By shooting almost entirely on a steadicam on the streets of a Belfast free of passers-by and stacked along with empty buildings, gives Clarke the opportunity to determine the pace of the film by its characters and allows it to unfold as if it were a documentary. Clarke’s narrative arc is episodic and its beats are natural. We follow, literally, each assailant or victim as they go about their daily business, playing football or taking a stroll in the park, at work in factories and offices, even chatting with friends in their own homes. Our field of vision is as limited as the man which we trail. Every area we are led towards, indoor or out, feels claustrophobic, inescapable of violence that we are aware is imminent, that we will to stop but are never given the respite.

Alan Clarke’s final film, and after Contact (1985) his second to deal with the political situation in Northern Ireland, Elephant has it’s antecedents across a broad range of the arts. One can draw a direct thematic line between Shadow of the Gunman by Seán O’Casey to the plays of Frank McGuinness or Richard Hamilon’s The Citizen to a legacy that has been recently well established by works such as Gus van Sant’s Palme d’Or-winning homage (with the title, for example, a direct reference to that well-worn phrase of ‘the elephant in the room’, in both cases the history of a violence that goes unremarked upon) to Willie Doherty’s recent multi-media installations Ghost Story and Buried. The latter works draw upon Clarke’s distinctive and purposeful use of the steadicam to trace a character’s bearing. In both instances, we are led by paths well-trod that hold the weight of a violent history.

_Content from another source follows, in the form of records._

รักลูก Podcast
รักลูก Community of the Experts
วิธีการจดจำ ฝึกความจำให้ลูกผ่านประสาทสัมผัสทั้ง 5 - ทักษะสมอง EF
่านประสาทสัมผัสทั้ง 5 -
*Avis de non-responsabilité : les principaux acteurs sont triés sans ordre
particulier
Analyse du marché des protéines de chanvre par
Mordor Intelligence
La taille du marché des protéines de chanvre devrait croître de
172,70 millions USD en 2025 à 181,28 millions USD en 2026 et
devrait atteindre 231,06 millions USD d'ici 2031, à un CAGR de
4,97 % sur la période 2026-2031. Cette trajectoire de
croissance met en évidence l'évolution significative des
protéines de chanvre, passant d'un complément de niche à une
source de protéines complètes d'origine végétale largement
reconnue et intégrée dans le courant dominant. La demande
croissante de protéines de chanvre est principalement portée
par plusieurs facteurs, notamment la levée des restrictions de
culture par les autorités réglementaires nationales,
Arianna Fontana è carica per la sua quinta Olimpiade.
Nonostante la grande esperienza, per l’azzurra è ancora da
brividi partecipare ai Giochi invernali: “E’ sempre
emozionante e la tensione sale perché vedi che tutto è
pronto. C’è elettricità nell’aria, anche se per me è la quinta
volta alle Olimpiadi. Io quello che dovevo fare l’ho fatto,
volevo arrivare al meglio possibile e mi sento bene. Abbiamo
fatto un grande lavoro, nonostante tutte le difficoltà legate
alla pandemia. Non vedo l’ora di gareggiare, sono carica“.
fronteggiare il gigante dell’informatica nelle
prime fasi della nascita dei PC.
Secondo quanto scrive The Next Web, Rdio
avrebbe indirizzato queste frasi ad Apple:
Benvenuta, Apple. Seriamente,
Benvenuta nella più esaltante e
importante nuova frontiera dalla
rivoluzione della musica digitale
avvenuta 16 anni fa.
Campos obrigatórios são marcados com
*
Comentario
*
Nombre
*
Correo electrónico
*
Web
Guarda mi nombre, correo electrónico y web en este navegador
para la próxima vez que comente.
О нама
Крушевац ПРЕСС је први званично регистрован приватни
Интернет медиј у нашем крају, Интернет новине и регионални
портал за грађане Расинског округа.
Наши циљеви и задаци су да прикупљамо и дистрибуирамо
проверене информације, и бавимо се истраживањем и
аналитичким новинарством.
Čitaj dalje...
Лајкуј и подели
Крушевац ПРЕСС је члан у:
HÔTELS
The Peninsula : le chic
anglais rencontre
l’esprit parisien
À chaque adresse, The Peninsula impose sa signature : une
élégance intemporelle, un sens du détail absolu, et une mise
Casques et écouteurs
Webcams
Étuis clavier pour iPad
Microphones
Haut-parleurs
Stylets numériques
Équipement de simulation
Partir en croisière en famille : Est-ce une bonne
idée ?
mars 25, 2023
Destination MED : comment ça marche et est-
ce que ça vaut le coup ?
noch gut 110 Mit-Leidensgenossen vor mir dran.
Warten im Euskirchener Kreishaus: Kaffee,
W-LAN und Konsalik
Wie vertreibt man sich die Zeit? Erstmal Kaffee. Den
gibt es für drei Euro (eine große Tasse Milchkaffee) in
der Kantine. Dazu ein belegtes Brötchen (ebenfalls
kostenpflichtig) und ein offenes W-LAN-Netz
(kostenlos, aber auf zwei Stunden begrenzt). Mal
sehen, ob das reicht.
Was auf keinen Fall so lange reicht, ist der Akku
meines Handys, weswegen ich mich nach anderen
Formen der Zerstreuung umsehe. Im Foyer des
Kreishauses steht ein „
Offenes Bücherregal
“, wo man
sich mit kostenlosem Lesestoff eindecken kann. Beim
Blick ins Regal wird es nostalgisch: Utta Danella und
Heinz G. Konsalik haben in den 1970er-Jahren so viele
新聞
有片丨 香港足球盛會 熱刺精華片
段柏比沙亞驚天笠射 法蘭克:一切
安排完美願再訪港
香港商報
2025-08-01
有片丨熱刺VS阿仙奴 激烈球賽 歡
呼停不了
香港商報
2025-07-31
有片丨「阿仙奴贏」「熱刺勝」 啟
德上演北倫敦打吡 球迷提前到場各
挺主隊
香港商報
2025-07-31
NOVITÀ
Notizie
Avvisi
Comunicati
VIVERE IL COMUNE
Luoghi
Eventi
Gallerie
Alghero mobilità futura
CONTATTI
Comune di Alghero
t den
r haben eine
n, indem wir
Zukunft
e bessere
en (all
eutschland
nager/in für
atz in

Clarke as a film director was an anomaly, in that he was a filmmaker who made only four features (all of which were highly acclaimed and even underwent, like many others, a short and unsurprisingly unsuccessful R&D period in Hollywood), but who spent almost twenty-five years making films for television, which at that point, along with the theatre, was traditionally a writer’s medium. Drawing on experience of theatre, feature film and television, Clarke was one of the leading proponents of the social-realist movement of Thatcher’s England and Scum (1977), Made in Britain (1983) and The Firm (1989) are all held as exemplary models of reflection of England in this period. The evolution of his modus operandi culminates, artistically and literally (this being his final film, broadcast six months before his death) with Elephant and its candid, fluid and unobtrusive camerawork and sparing mise-en-scène. Add to this themes and content that hold wide: general examination (violence in this instance, politically-motivated or otherwise, or drugs in Christine [1987]), Elephant is a work of drama; whether each episode has its roots in reality or otherwise. It works separately as a piece of art because of the lack of a moral bias that distances the film between political accuracy and emotional sub-/objectivity. It is not overtly political, we cannot say with any conviction that the murders that we witness are specifically republican-led, yet the wider significance of each action cannot be understated. There may not be a rigorous interrogation of the actions however the focus remains, this is clearly not an ambiguous film.

In the end the motivation for the actions are unnecessary, we as viewers will bring our own interpretations to the occurrences, a difficult feat for an artist to achieve when dealing with potentially highly-politicised subject matter. Played on a loop on a television set, this is the art film in your living room.